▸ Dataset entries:

——————

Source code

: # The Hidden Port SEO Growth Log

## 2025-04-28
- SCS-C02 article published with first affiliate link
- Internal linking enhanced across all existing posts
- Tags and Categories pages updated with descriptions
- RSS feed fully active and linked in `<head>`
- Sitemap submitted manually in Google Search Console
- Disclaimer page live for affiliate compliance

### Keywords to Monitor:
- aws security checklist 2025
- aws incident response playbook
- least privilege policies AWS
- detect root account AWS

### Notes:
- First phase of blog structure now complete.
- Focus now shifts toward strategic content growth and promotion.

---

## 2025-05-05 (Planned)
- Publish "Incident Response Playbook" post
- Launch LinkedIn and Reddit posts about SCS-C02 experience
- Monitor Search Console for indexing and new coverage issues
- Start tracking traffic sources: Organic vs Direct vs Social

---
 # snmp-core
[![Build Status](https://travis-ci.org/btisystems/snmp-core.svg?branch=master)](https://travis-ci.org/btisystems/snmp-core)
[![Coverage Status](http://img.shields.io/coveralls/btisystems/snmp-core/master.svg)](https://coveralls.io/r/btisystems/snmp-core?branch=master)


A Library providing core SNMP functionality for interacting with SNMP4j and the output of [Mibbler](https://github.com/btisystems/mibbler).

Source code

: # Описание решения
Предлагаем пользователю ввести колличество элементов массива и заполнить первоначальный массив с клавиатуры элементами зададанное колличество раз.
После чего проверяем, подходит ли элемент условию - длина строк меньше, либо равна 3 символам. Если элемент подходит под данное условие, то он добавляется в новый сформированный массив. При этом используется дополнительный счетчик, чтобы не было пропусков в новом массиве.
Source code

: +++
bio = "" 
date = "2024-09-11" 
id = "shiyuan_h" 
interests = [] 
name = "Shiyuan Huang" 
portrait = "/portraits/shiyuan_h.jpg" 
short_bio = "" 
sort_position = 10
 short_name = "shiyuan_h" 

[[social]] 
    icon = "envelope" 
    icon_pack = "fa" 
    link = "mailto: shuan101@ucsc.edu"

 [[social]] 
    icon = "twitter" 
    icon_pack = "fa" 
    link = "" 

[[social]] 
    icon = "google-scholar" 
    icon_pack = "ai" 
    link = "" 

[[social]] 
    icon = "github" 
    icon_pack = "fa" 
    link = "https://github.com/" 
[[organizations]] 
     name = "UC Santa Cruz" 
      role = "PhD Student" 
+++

——————

Copy out every line of the listing above without changing anything.

▸ Response area:
Source code

: # The Hidden Port SEO Growth Log

## 2025-04-28
- SCS-C02 article published with first affiliate link
- Internal linking enhanced across all existing posts
- Tags and Categories pages updated with descriptions
- RSS feed fully active and linked in `<head>`
- Sitemap submitted manually in Google Search Console
- Disclaimer page live for affiliate compliance

### Keywords to Monitor:
- aws security checklist 2025
- aws incident response playbook
- least privilege policies AWS
- detect root account AWS

### Notes:
- First phase of blog structure now complete.
- Focus now shifts toward strategic content growth and promotion.

---

## 2025-05-05 (Planned)
- Publish "Incident Response Playbook" post
- Launch LinkedIn and Reddit posts about SCS-C02 experience
- Monitor Search Console for indexing and new coverage issues
- Start tracking traffic sources: Organic vs Direct vs Social

---
 # snmp-core
[![Build Status](https://travis-ci.org/btisystems/snmp-core.svg?branch=master)](https://travis-ci.org/btisystems/snmp-core)
[![Coverage Status](http://img.shields.io/coveralls/btisystems/snmp-core/master.svg)](https://coveralls.io/r/btisystems/snmp-core?branch=master)


A Library providing core SNMP functionality for interacting with SNMP4j and the output of [Mibbler](https://github.com/btisystems/mibbler).

Source code

: # Описание решения
Предлагаем пользователю ввести колличество элементов массива и заполнить первоначальный массив с клавиатуры элементами зададанное колличество раз.
После чего проверяем, подходит ли элемент условию - длина строк меньше, либо равна 3 символам. Если элемент подходит под данное условие, то он добавляется в новый сформированный массив. При этом используется дополнительный счетчик, чтобы не было пропусков в новом массиве.
Source code

: +++
bio = "" 
date = "2024-09-11" 
id = "shiyuan_h" 
interests = [] 
name = "Shiyuan Huang" 
portrait = "/portraits/shiyuan_h.jpg" 
short_bio = "" 
sort_position = 10
 short_name = "shiyuan_h" 

[[social]] 
    icon = "envelope" 
    icon_pack = "fa" 
    link = "mailto: shuan101@ucsc.edu"

 [[social]] 
    icon = "twitter" 
    icon_pack = "fa" 
    link = "" 

[[social]] 
    icon = "google-scholar" 
    icon_pack = "ai" 
    link = "" 

[[social]] 
    icon = "github" 
    icon_pack = "fa" 
    link = "https://github.com/" 
[[organizations]] 
     name = "UC Santa Cruz" 
      role = "PhD Student" 
+++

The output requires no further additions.